Further, the test is an insult of intelligence because, superficially, it's an invitation to intellectual honesty and to balanced critical thinking. However, by targeting specifically religious people and by excluding atheists from the invitation to critically examine their own beliefs, the test fails by its own standard and reveals a cognitive bias.

This latter problem with the test I identified immediately as Frenzie brought up the so-called test. How was I able to identify this problem? Because I approach any and all beliefs and propositions - crucially including my own - with critical thinking. So when the test fails this obvious basic principle, it's exposed as not even a test, but a mere intellectual sham and insult.

Furthermore, Frenzie brought up the test in connection with Russell's Teapot, as if there were a connection. According to Frenzie, Russell's Teapot is what God looks like to outsiders. Now, God may look equivalent or similar to Russell's Teapot when you deliberately ignore what God really is like (specifically, when you ignore that God is immaterial and therefore undetectable in principle, whereas Russell's Teapot is material, too small to be detected). So, Russell's Teapot can have equivalence or similarity only by way of either strawmanning or ignorant mistake.

I personally would give Russell some benefit of the doubt here, even though it requires some effort. I think Russell was only ridiculing fundamentalist literalists. As knowledgeable as Russell is known to be, he must have known his teapot had no bearing on mainstream definition of God. Inasmuch as this is so, Russell's Teapot has no connection to the Outsider Test, because Outsider Test is not a ridicule. The Outsider Test pretends to be a tool of evaluation by impartial standard, but isn't, so it's in a more devious category compared to Russell's Teapot. The only shared characteristic of each of these is that they are not rational arguments and they don't address mainstream religion.

Re: The Problem with Atheism

Reply #659
Everyone is so keen to persecute or be persecuted!


I would be a Theophobist, but can't see the point of it.

Re: The Problem with Atheism

Reply #660
i.e. the test presupposes that religious people have not done this yet. Thus the test is nothing but an insult of intelligence.

I suppose you have the data to back up your far fetched guess on what religious people have done?  I suppose you may have done some critical thinking yourself, but I doubt that any large number of religious people have done the same.  I base this on the fact that religious belief cannot survive in an environment of reason and critical thinking.  Religion relies on faith and encourages it followers to use intuition alone to support their belief.  Furthermore, most Christians I have spoken with don't even know the basis of other religions, including, in many instances, their own.  Western Christians are too affluent to be very concerned about any religious matters other than for propriety's sake or those that make headline news.

## Collected data
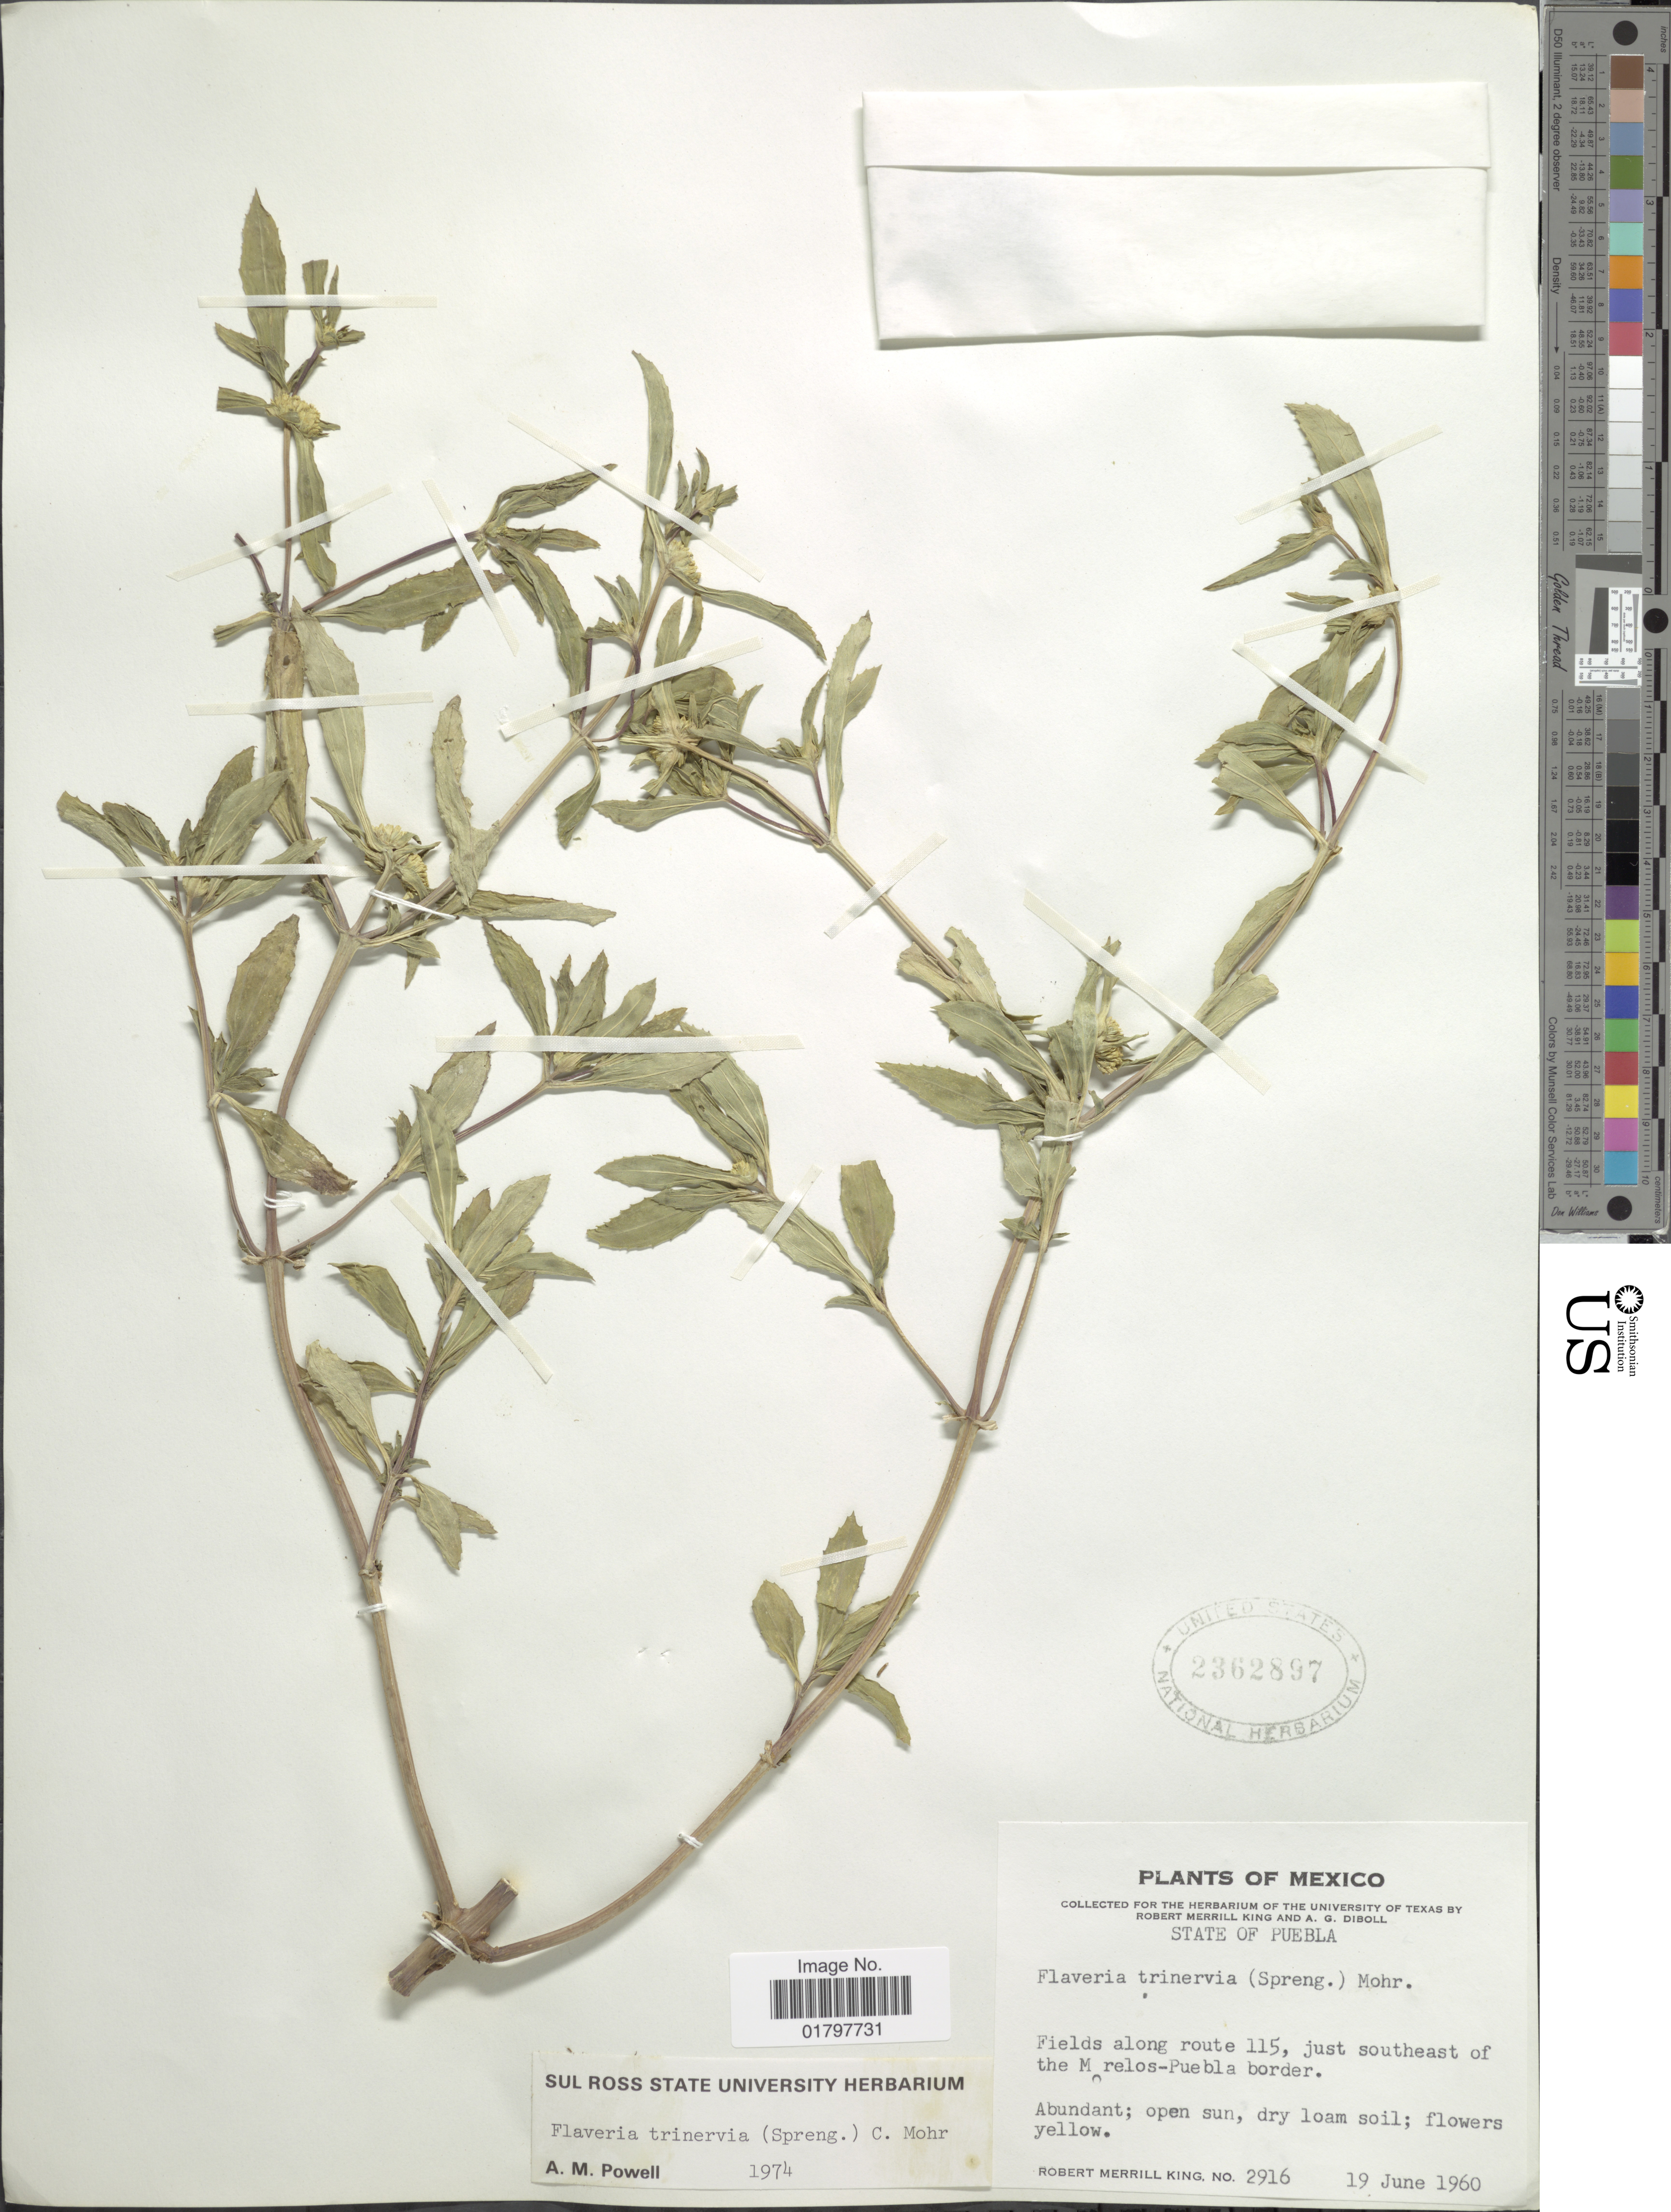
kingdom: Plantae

## Aim of the task
In the forum thread on the problem with atheism, what difference between God and Russell's Teapot does the writer say gets ignored?

## Correct response
God is immaterial and therefore undetectable in principle, whereas Russell's Teapot is material and merely too small to be detected.